Ned. graficus, *11.12.1900 Remscheid; van Duitse afkomst. Arntz stamt uit een fabrikantenfamilie.
Hij werd op jeugdigde leeftijd geconfronteerd met stakingen en politieke acties, waarbij zijn sympathie uitging naar de arbeiders. Om die reden wees hij het opvolgen van zijn vader als directeur van het familiebedrijf van de hand en ging hij een opleiding voor tekenleraar volgen. In deze periode maakte hij kennis met het marxisme en met de strijd tussen de socialistische groeperingen onder de Weimar-republiek. Vanaf 1924 legde hij zich toe op de houtsnede en ontwikkelde hij een volkomen eigen stijl die bestaat uit sterk vereenvoudigde, sociaal of politiek getinte figuratieve voorstellingen. De door hem gecreëerde typen, zoals ‘de werkeloze’, werden haast tot symbolen. Arntz sloot zich aan bij de ‘Keulse progressieven’, een groep kunstenaars die de idealen van het radencommunisme onderschreef en zocht naar een bij de revolutie passende vormgeving.

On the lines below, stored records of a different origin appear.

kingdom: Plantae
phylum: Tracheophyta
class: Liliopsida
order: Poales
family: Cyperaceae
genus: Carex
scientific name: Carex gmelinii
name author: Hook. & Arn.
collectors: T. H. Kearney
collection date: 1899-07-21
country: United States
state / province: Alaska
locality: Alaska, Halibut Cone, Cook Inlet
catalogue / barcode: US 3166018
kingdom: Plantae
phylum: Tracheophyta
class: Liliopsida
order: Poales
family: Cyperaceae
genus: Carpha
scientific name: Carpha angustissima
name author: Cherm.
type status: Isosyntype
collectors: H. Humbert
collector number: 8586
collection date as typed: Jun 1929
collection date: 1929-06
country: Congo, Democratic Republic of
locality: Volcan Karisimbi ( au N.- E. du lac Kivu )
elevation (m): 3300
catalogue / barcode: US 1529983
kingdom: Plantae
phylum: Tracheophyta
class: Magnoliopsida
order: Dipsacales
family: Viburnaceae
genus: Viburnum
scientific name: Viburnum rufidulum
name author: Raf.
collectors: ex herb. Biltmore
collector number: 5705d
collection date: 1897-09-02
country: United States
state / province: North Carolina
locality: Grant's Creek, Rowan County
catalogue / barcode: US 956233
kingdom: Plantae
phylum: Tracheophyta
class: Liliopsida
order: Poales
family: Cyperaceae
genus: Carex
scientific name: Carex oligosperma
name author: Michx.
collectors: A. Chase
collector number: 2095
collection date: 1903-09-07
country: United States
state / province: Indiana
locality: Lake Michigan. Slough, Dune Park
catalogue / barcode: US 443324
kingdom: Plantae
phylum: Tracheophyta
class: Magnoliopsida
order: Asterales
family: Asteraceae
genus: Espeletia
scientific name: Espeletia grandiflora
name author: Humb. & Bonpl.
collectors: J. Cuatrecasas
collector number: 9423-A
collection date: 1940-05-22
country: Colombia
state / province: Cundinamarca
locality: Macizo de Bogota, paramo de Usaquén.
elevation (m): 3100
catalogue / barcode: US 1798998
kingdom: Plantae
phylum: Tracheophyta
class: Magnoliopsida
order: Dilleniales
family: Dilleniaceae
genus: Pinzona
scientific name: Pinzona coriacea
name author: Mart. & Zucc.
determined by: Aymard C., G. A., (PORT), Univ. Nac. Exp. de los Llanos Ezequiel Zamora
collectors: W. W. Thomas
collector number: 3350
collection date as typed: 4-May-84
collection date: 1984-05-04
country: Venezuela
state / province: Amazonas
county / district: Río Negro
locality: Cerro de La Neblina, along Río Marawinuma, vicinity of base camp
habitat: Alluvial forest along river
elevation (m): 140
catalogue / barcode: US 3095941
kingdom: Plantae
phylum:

Tot deze groep, die veel verwantschap vertoont met het constructivisme, behoorden o.a Heinrich Hoerle, Franz Seiwel, August Tschinkel en August Sander. Arntz was sinds 1928 werkzaam aan het Weense Gesellschaftsund Wirtschaftsmuseum, maar moest de wijk nemen voor het nationaal-socialisme. Na omzwervingen in de USSR vestigde hij zich, samen met Otto Neurath in 1936 te ’s-Gravenhage. Van 194065 was hij verbonden aan de Ned. Stichting voor Statistiek. Uitgave: Politieke prenten tussen twee oorlogen, door U.Bohnen en K.Vollemans (1973). Afb.p.44.Litt. Cat. tent. G.Arntz, Gemeentemuseum, ’s-Gravenhage (1976).